The new version of the code is still in testing and debugging phase and at the time of writing not included in my repository (it will be published after Google Summer of Code when I'm done moving).
posix_spawnp kernel implementation
According to a conversation with kre@, the posix_spawnp() implementation we have is just itterating over $PATH calling posix_spawn until it succeeds. For some changes we might want a kernel implementation of posix_spawnp(), as the path search is supposed to happen in the kernel so the file actions are only ever run once:
some of the file actions may be "execute once only", they can't be repeated (eg: handling "set -C; cat foo >file" - file can only be created once, that has to happen before the exec (as the fd needs to be made stdout), and then the exec part of posix_spawn is attempted - if that fails, when it can't find "cat" in $HOME/bin (or whatever is first in $PATH) and we move along to the next entry (maybe /bin doesn't really matter) then the repeated file action fails, as file now exists, and "set -C" demands that we cannot open an already existing file (noclobber mode). It would be nice for this if there were "clean up on failure" actions, but that is likely to be very difficult to get right, and each would need to be attached to a file action, so only those which had been performed would result in cleanup attempts.

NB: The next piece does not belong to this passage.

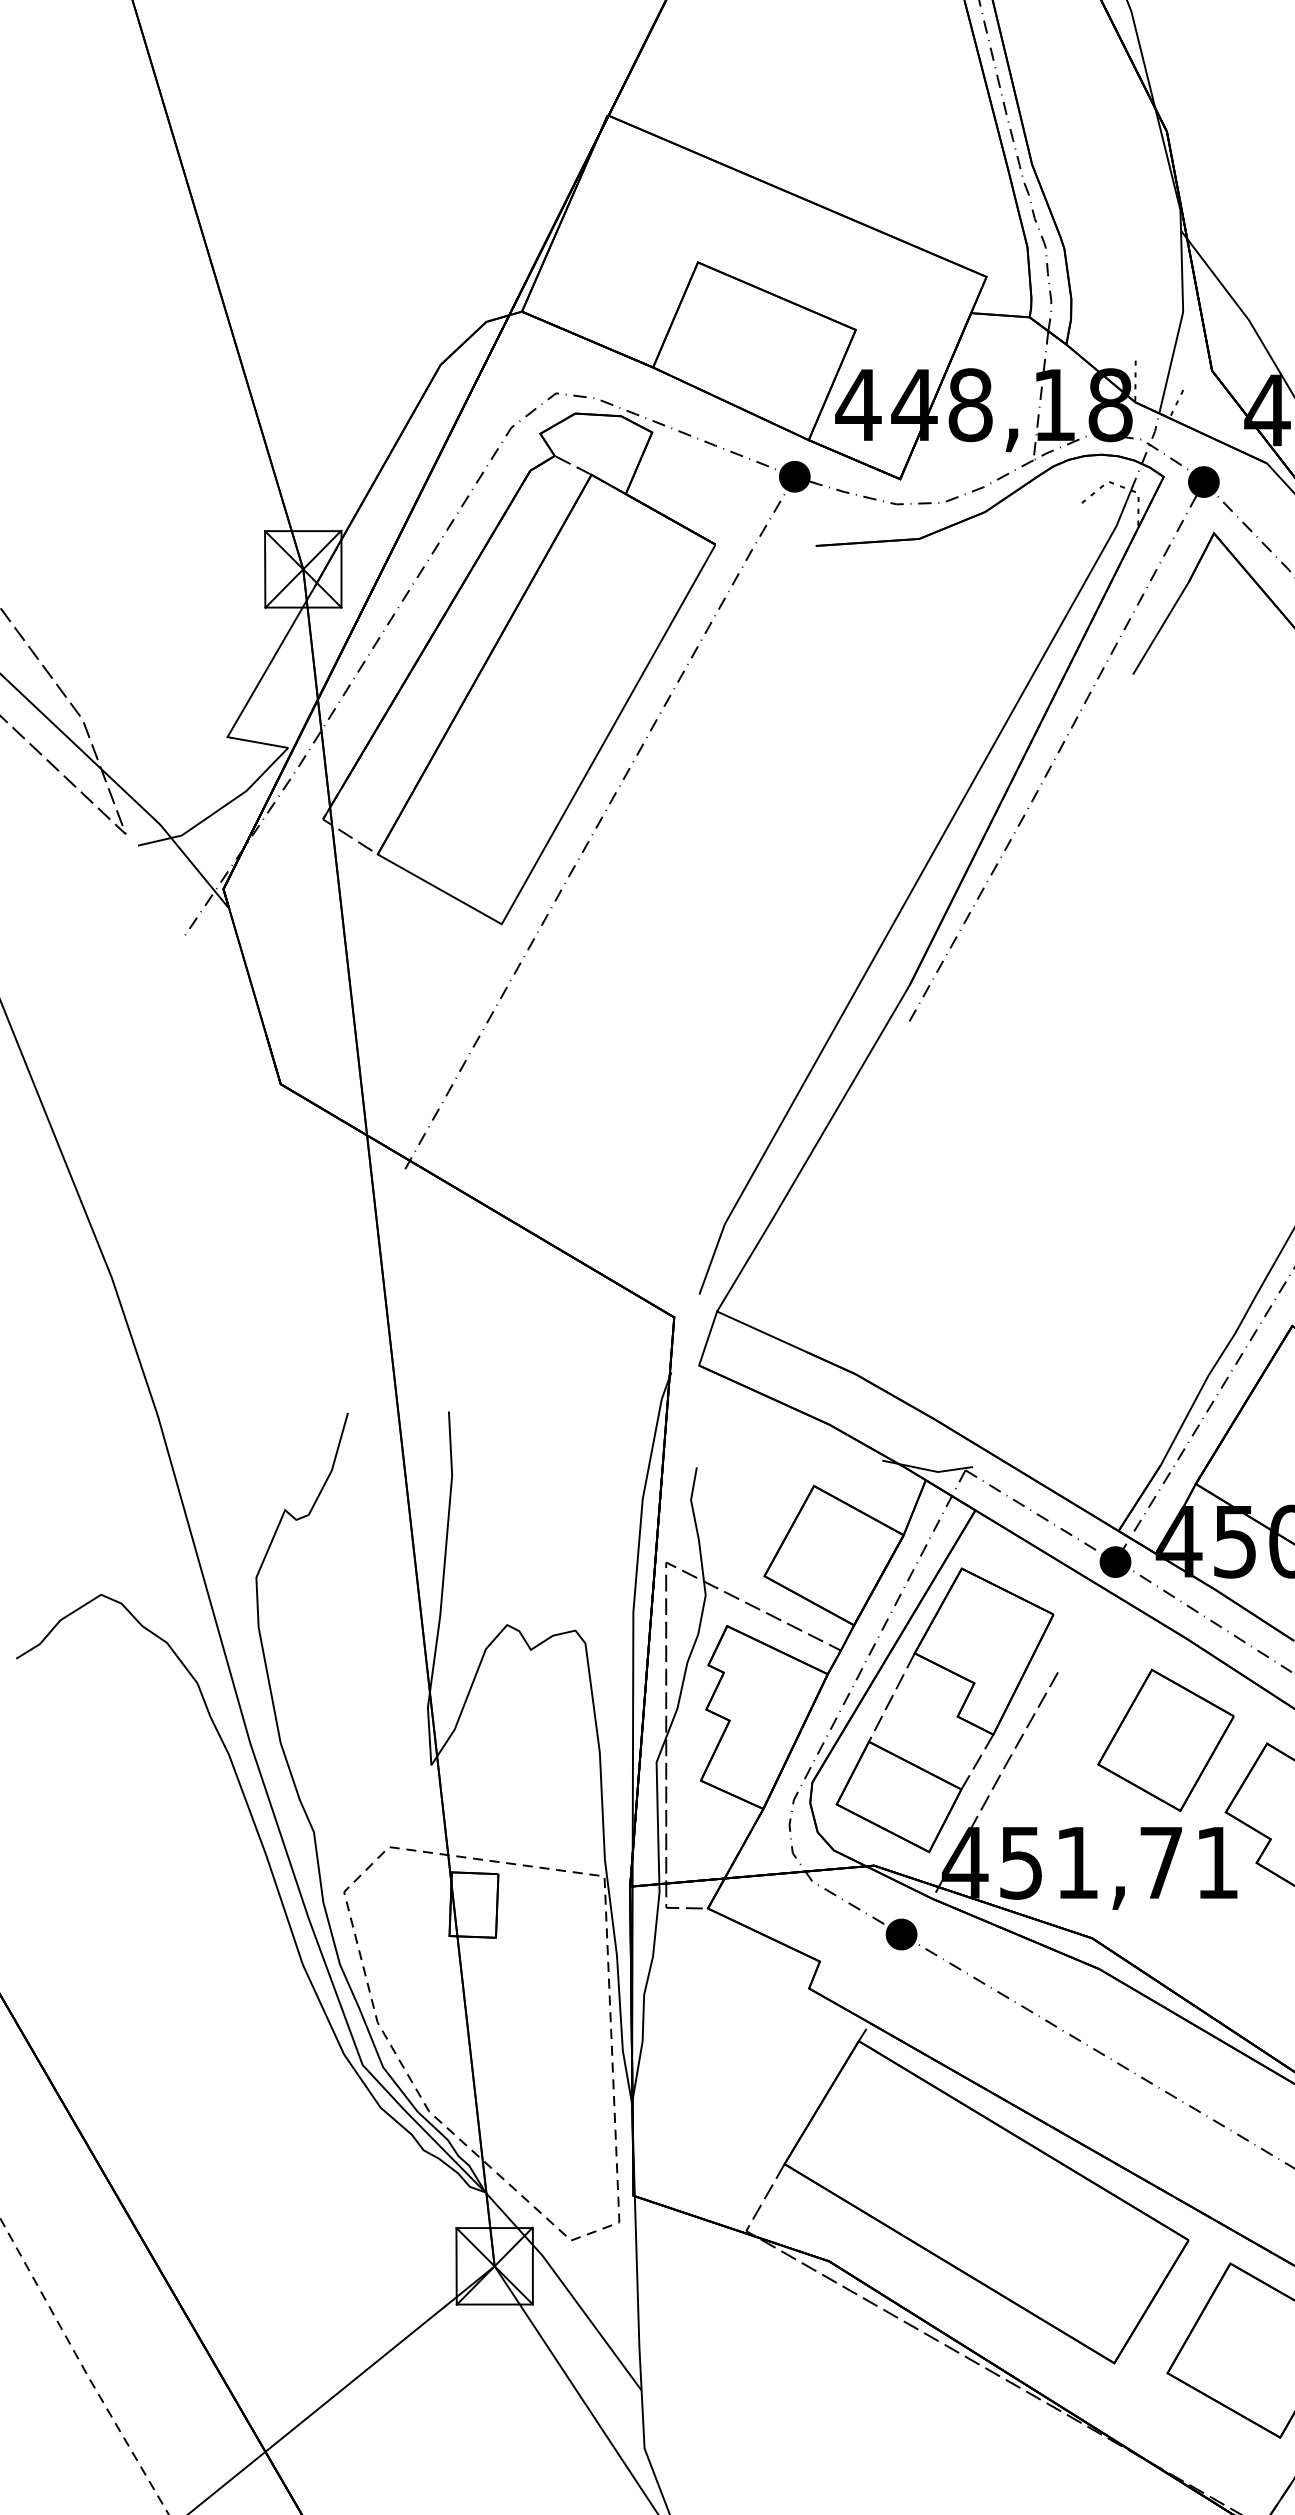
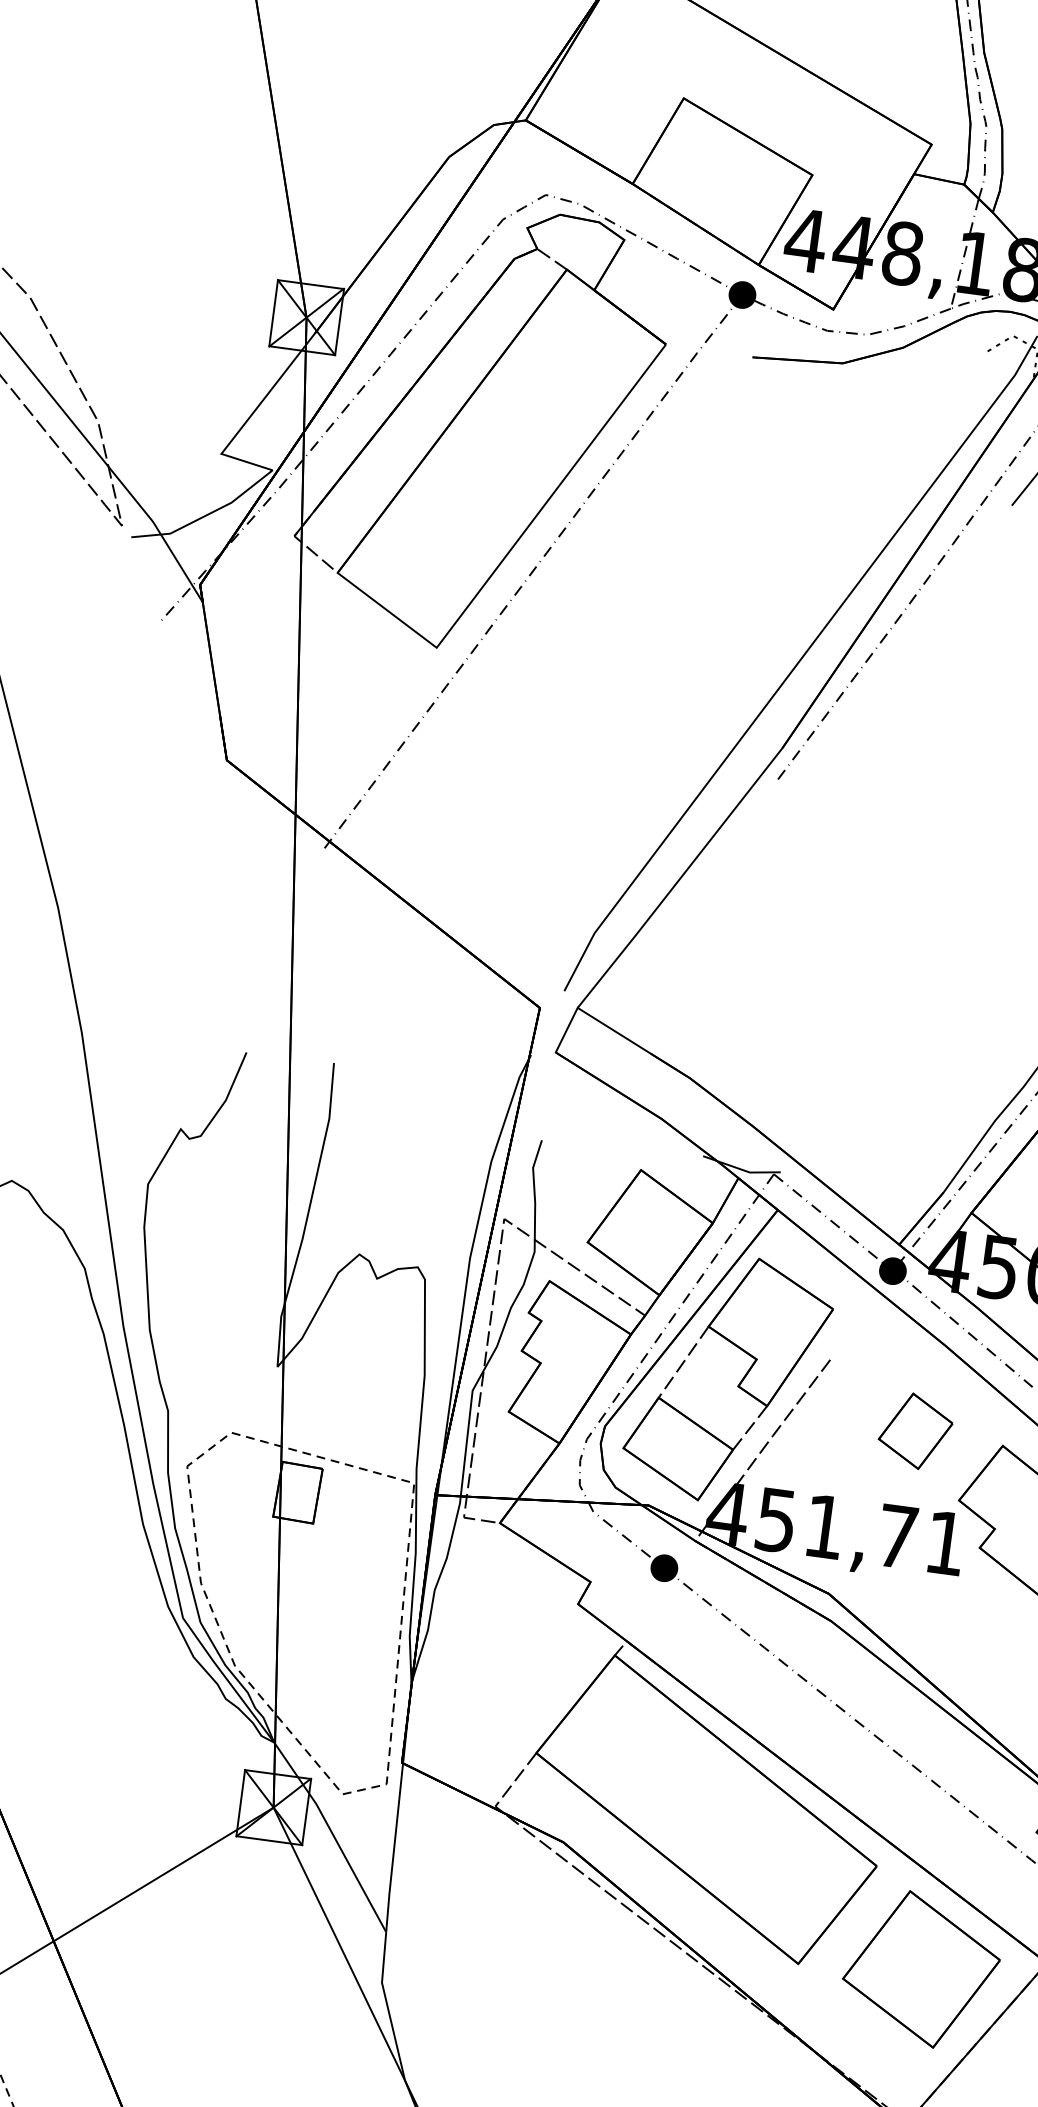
part: (1165, 1740) -> (915, 1431), size x0.6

Replacing all of fork+exec in sh
Ideally we could replace all of (v)fork + exec with posix_spawn. According to my mentors there is pmap synchronisation as an impact of constructing the vm space from scratch with (v)fork. Less IPIs (inter-processor interrupts) matter for small processes too.
Future directions could involve a posix_spawn action for an arbitrary ioctl.
My thanks go to fellow NetBSD developers for answering questions, most recently kre@ for sharing invaluable sh knowledge, Riastradh and Jörg as the mentors I've interacted with most of the time and for their often in-depth explanations as well as allowing me to ask questions I sometimes felt were too obvious. My friends, for sticking up with my "weird" working schedule. Lastly would like to thank the Google Summer of Code program for continuing through the ongoing pandemic and giving students the chance to work on projects full-time.